Passage for review section start

BMJ 1997;315:617-619 (13 September)

Editorials

Meta-analysis and the meta-epidemiology of clinical research

Meta-analysis is an important contribution to research and practice but it's not a panacea

This week's BMJ contains a pot-pourri of materials that deal with the research methodology of meta-analysis. Meta-analysis in clinical research is based on simple principles: systematically searching out, and, when possible, quantitatively combining the results of all studies that have addressed a similar research question. Given the information explosion in clinical research, the logic of basing research reviews on systematic searching and careful quantitative compilation of study results is incontrovertible. However, one aspect of meta-analysis as applied to randomised trials has always been controversial1 2 —combining data from multiple studies into single estimates of treatment effect.

In theory, aggregation of data from multiple trials should enhance the precision and accuracy of any pooled result. But combining data requires a leap of faith: it presumes that the differences among studies are primarily due to chance. In fact, differences in the direction or size of treatment effects may be caused by other factors, including subtle differences in treatments, populations, outcome measures, study design, and study quality.3 Thus meta-analyses may generate misleading results by ignoring meaningful heterogeneity among studies, entrenching the biases in individual studies, and introducing further biases through the process of finding studies and selecting results to be pooled.

Our understanding of these limits of meta-analysis has arisen partly because a generation of investigators has stepped back from the unthinking pooling of data and begun researching clinical research itself. Those interested in the science of systematic reviews focus on trials as the unit of analysis; and along the way they have usefully shifted the goalposts for reporting on clinical research.

Publication bias
Among the surprising challenges in any systematic review is finding all the studies that have addressed the question(s) of interest. Many studies have documented publication bias favouring clinical trials that show a significant treatment effect. Stern and Simes extend these findings in their "cohort study" of a range of experimental and observational protocols submitted to a research ethics committee at an Australian teaching hospital (p 640).4 Studies with statistically significant outcomes were more likely to be published than non-significant studies, including a threefold difference for randomised trials. They also showed that, even after adjustment for other factors that influenced publication, the negative studies took significantly longer to appear in print.

If trials with positive results are published more often and faster any meta-analysis based only on published trials will inevitably generate an inflated and unduly precise estimate of a given treatment's effectiveness. As Stern and Simes argue, the most practical solution is mandatory registration of all randomised trials at the time of ethics review or other regulatory approval.4 This policy assures patients who agree to be randomised that their contribution to the betterment of medical care will not be lost.

What is a negative trial?
A step along the path to registration is the "medical editors trial amnesty" that also appears in this week's BMJ (p 622).5 Over 100 medical journals world wide are inviting readers to submit information on unpublished trials, including those published only as abstracts. Will this do the trick? I suspect not. The journal editors are offering registration, not publication, and the pay off from registration is obscure.

Passage for review section end
Excerpted records section start

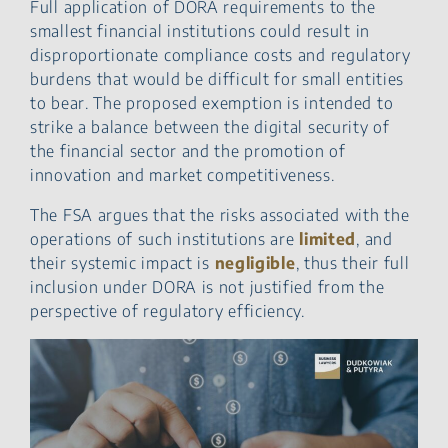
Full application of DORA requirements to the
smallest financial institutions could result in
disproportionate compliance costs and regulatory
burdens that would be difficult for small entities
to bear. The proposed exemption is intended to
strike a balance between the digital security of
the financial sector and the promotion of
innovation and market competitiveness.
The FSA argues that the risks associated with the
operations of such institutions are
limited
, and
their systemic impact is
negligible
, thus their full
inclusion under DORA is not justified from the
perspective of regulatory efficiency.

Excerpted records section end
Excerpted records section start

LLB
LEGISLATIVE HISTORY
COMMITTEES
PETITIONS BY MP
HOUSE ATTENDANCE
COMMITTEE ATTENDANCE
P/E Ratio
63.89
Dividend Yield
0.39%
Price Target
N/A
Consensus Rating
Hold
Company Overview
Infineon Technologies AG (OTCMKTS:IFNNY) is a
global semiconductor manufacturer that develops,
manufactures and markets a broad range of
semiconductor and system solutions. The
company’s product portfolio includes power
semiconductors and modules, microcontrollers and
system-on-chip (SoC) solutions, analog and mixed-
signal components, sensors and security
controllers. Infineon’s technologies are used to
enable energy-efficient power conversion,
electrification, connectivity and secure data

Excerpted records section end
Excerpted records section start

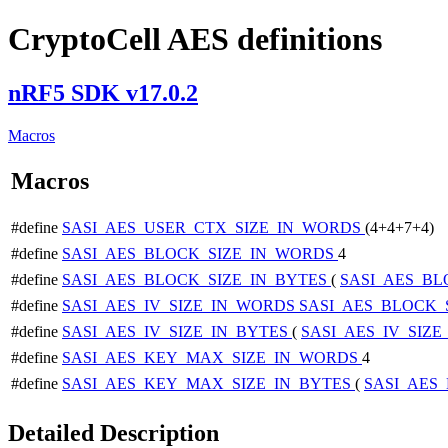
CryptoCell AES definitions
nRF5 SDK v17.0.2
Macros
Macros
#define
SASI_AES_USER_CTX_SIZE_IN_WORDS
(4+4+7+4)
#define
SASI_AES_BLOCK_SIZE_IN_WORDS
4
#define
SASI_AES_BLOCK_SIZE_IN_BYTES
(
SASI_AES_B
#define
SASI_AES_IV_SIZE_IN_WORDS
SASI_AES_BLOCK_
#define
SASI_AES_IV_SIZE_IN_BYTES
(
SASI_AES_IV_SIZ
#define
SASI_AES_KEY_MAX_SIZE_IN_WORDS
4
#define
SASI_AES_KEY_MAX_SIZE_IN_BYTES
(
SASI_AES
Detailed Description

Excerpted records section end

> [About this task]
Rewrite the meta-analysis editorial from "In theory, aggregation" up to and including "to be pooled.", replacing "heterogeneity" with "variation".

> [Solution]
In theory, aggregation of data from multiple trials should enhance the precision and accuracy of any pooled result. But combining data requires a leap of faith: it presumes that the differences among studies are primarily due to chance. In fact, differences in the direction or size of treatment effects may be caused by other factors, including subtle differences in treatments, populations, outcome measures, study design, and study quality.3 Thus meta-analyses may generate misleading results by ignoring meaningful variation among studies, entrenching the biases in individual studies, and introducing further biases through the process of finding studies and selecting results to be pooled.